Assieme a David Lynch, Quentin Tarantino è il cineasta postmoderno per eccellenza. Non a caso quell’altro geniaccio di David Foster Wallace, in uno dei suoi passaggi fulminanti, accomunava i due dicendo che a Tarantino interessa “guardare uno a cui stanno tagliando un orecchio”, mentre a Lynch “interessa l’orecchio”. Il riferimento, nel caso del cineasta italoamericano, è ad una scena de Le iene, film del 1992 che ne segna il debutto: in un magazzino, Mr. Blonde, scampato per miracolo ad una rapina finita male, tortura un poliziotto che ha preso in ostaggio mozzandogli un orecchio. In effetti, il gesto non è mostrato: con una delle sue tipiche ellissi (sempre nei momenti clou), la camera si sposta leggermente e inquadra una parete, con la scritta “watch your head” (“guardati la testa”). Un commento ironico, che smorza (un po’) l’efferatezza della scena e regala un piccolo saggio dello humor sardonico che contraddistingue i lavori di Tarantino.
Le iene è il suo capolavoro, un film esemplare per il rigore geometrico della costruzione, per la capacità di adoperare i cliché del gangster movie e dell’heist movie per costruire un film di superficie, in cui la suspence monta ma non porta da nessun parte, perché gli eventi periferici, le storielle, hanno preso il sopravvento sul resto. La grande rapina alla gioielleria, quella che fallisce per colpa di un infiltrato nella banda e che porta Mr. White, Mr. Orange (ferito e moribondo), Mr. Pink e Mr. Blonde nel magazzino, in attesa del boss Joe e del figlio Eddie, quella rapina fatale Tarantino non ce la mostra. Al contrario, al regista interessano più i dialoghi sul significato di Like a virgin di Madonna (la memorabile scena d’apertura) o la “storiella del cesso” di Mr. Orange, che però nulla ci dicono sui personaggi, piuttosto ci ricordano che quello che stiamo guardando è un gangster movie, pur se totalmente atipico. Anche nella scena della sparatoria finale, l’attenzione di Tarantino è più centrata sulla geometria della messa in scena che sul conflitto in sé.
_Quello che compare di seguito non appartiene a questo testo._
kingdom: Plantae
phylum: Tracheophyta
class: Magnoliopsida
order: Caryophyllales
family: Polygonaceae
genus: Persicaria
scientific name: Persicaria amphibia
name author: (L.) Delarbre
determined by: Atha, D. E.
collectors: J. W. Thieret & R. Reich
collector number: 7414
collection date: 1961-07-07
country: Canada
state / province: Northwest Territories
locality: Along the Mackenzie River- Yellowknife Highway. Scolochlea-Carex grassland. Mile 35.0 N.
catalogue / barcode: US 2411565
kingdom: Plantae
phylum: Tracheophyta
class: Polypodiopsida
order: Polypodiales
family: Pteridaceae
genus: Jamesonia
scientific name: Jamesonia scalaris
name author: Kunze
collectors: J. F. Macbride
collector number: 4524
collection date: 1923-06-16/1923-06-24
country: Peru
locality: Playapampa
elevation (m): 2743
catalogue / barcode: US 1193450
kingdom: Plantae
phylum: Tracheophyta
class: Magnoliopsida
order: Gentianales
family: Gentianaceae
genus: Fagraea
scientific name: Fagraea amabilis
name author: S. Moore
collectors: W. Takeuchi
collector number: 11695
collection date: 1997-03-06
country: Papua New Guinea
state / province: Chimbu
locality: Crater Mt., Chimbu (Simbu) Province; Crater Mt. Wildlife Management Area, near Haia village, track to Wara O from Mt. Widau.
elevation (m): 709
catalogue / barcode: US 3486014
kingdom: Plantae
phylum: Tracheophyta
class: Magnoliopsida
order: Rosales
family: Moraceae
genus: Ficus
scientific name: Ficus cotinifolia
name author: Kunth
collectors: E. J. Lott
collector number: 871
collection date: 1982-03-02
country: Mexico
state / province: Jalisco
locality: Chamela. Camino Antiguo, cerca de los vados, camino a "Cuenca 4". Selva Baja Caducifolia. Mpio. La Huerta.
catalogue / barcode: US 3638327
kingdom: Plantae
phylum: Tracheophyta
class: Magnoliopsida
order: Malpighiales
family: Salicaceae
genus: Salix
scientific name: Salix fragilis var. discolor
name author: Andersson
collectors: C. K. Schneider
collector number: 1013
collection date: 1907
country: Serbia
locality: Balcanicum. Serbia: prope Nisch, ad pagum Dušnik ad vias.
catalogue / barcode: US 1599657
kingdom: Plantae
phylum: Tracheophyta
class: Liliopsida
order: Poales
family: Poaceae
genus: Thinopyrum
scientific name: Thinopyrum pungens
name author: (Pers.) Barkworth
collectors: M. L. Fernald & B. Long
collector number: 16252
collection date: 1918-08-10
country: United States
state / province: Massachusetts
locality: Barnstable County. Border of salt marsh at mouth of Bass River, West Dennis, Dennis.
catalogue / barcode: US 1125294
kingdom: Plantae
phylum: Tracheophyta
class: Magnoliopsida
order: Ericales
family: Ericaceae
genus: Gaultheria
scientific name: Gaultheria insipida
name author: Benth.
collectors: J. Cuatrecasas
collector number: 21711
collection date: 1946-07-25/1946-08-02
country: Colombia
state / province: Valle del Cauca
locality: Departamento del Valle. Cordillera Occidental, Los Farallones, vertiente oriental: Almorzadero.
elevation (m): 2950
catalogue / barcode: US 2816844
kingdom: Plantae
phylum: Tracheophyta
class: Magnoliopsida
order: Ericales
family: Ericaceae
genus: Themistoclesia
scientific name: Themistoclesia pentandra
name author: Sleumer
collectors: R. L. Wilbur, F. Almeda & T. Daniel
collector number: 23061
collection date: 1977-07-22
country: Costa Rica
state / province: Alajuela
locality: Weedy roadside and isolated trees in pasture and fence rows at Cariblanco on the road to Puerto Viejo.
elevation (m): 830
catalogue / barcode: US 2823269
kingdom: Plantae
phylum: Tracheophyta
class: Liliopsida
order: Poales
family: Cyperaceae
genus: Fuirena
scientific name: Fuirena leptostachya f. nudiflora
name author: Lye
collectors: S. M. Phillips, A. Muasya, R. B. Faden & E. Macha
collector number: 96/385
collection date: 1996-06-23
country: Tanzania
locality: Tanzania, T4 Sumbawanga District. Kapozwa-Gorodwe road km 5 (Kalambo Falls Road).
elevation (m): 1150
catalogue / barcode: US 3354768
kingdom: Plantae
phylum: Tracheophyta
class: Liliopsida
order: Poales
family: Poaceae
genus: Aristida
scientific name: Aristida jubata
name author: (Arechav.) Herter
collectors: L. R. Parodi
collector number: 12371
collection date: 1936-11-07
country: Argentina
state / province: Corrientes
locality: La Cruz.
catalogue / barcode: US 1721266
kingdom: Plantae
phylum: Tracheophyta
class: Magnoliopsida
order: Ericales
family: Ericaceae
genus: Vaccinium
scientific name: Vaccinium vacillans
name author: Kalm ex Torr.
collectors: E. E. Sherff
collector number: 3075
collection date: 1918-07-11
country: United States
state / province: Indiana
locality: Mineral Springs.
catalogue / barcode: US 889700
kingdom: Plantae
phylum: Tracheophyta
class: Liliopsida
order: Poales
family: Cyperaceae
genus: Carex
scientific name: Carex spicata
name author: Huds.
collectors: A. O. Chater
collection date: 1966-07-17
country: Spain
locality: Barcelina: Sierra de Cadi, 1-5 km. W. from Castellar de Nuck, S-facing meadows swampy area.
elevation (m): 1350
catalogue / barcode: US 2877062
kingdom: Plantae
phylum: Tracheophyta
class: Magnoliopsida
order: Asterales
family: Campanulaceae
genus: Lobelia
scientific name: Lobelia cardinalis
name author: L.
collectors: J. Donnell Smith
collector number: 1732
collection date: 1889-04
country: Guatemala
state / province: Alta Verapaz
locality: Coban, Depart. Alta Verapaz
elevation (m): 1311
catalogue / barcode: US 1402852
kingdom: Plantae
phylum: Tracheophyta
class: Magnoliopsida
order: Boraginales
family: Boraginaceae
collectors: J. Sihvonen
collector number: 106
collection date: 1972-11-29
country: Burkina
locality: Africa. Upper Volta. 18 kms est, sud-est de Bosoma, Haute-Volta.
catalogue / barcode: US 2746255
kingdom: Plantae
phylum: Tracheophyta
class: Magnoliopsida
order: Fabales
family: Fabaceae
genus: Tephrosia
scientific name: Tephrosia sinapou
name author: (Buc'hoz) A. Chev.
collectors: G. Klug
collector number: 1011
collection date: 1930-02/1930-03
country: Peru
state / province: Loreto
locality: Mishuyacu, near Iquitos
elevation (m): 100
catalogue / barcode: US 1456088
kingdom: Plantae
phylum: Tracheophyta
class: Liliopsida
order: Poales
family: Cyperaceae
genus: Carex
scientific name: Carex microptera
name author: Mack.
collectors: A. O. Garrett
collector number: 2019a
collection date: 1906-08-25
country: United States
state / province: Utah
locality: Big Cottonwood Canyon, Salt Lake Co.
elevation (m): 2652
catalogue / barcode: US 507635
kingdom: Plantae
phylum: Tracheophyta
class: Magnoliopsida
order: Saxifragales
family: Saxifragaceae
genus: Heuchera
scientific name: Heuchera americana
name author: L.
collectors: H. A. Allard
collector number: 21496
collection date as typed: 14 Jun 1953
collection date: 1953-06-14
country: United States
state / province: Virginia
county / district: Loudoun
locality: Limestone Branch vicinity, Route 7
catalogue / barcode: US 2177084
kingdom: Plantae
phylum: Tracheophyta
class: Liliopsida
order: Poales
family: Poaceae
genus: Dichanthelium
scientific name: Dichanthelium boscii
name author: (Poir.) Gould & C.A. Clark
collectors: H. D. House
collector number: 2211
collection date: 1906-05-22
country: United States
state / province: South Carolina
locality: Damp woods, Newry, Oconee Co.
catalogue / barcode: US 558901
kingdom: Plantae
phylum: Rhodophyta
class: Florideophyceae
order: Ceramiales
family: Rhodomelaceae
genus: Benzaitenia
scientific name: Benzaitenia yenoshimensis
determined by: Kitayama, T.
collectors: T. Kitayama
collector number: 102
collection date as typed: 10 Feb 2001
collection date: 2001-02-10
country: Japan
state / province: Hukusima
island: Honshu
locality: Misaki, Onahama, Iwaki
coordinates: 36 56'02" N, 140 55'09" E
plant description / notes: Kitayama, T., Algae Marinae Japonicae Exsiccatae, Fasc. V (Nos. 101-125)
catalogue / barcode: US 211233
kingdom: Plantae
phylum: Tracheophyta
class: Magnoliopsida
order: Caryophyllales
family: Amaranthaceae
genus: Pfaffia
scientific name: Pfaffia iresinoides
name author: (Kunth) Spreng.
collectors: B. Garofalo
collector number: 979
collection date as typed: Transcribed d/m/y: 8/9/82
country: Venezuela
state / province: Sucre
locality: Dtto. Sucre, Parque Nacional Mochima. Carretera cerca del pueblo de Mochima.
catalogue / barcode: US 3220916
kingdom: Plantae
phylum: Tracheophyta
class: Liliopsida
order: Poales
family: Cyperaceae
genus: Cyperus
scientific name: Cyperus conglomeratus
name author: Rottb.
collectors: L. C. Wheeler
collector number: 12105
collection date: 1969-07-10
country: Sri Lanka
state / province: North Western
Prototipo del cineasta onnivoro e citazionista (da giovane ha lavorato in una videoteca), Tarantino ne Le iene adopera i luoghi comuni del cinema di genere (in primis il look dei personaggi, che ne connota la natura criminale meglio di una fedina penale) per dissezionarlo e sovvertirne le regole. Tra le fonti, merita una menzione Cani arrabbiati di Mario Bava (1974), ma sono tanti i debiti che Tarantino non si cura neppure minimamente di dissimulare. Anzi, il gioco citazionista è scoperto ed evidente, e costituisce l’essenza stessa de Le iene: “torturare” il gangster movie così, per puro divertimento.